*EXERCISE DIRECTIONS*: Copy every one of the lines below word for word, omitting the pictures from your answer.

Data records:
________________

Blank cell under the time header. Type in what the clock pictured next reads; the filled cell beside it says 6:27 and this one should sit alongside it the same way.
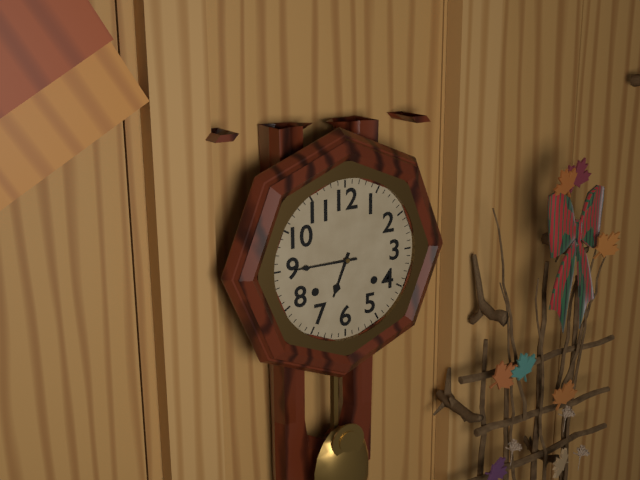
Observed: 6:45
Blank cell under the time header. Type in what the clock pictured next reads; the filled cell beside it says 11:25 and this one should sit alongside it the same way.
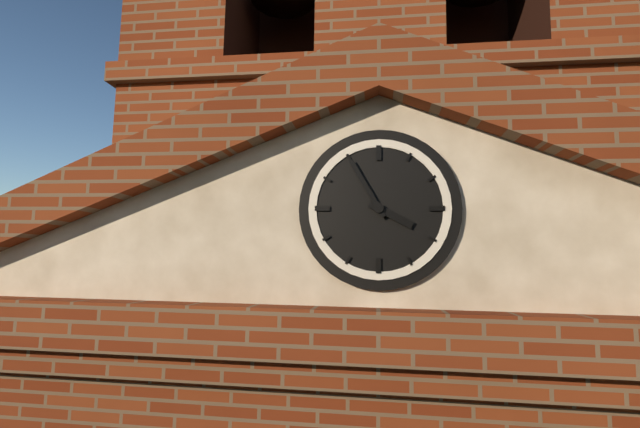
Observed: 3:55
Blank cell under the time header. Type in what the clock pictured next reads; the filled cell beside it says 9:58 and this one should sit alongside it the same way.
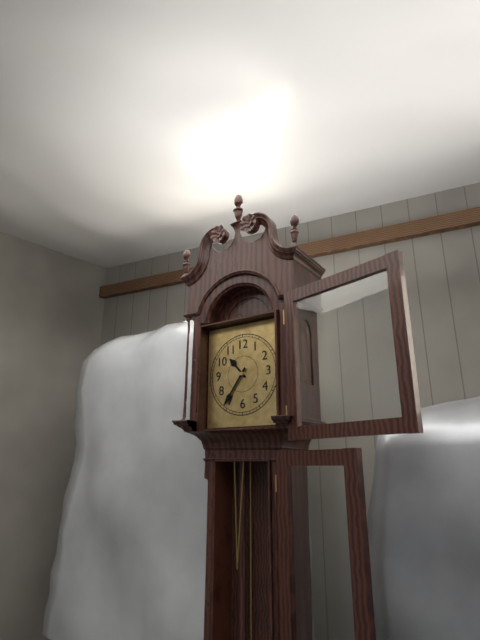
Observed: 10:36
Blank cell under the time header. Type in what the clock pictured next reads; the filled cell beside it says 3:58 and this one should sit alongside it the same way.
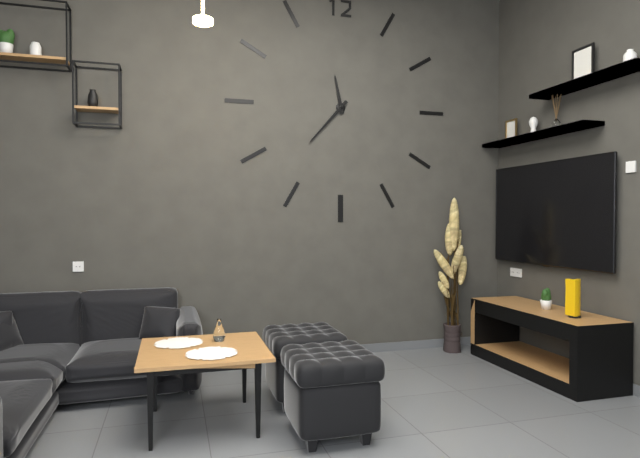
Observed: 11:37
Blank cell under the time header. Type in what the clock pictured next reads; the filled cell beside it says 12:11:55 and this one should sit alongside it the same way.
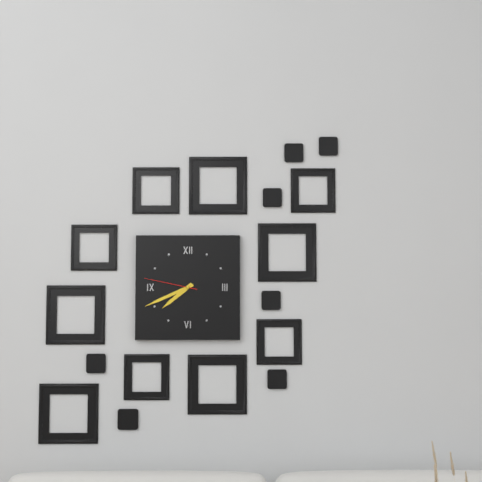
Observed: 7:41:47
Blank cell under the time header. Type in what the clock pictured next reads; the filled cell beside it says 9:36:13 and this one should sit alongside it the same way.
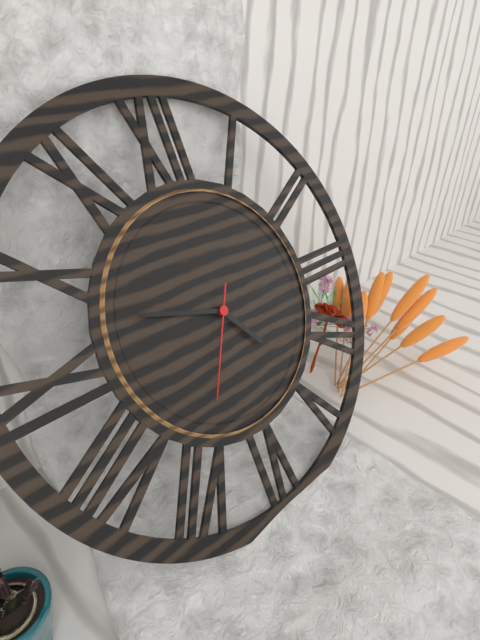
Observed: 4:48:35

________________

*TASK SOLUTION*:
Blank cell under the time header. Type in what the clock pictured next reads; the filled cell beside it says 6:27 and this one should sit alongside it the same way.
Observed: 6:45
Blank cell under the time header. Type in what the clock pictured next reads; the filled cell beside it says 11:25 and this one should sit alongside it the same way.
Observed: 3:55
Blank cell under the time header. Type in what the clock pictured next reads; the filled cell beside it says 9:58 and this one should sit alongside it the same way.
Observed: 10:36
Blank cell under the time header. Type in what the clock pictured next reads; the filled cell beside it says 3:58 and this one should sit alongside it the same way.
Observed: 11:37
Blank cell under the time header. Type in what the clock pictured next reads; the filled cell beside it says 12:11:55 and this one should sit alongside it the same way.
Observed: 7:41:47
Blank cell under the time header. Type in what the clock pictured next reads; the filled cell beside it says 9:36:13 and this one should sit alongside it the same way.
Observed: 4:48:35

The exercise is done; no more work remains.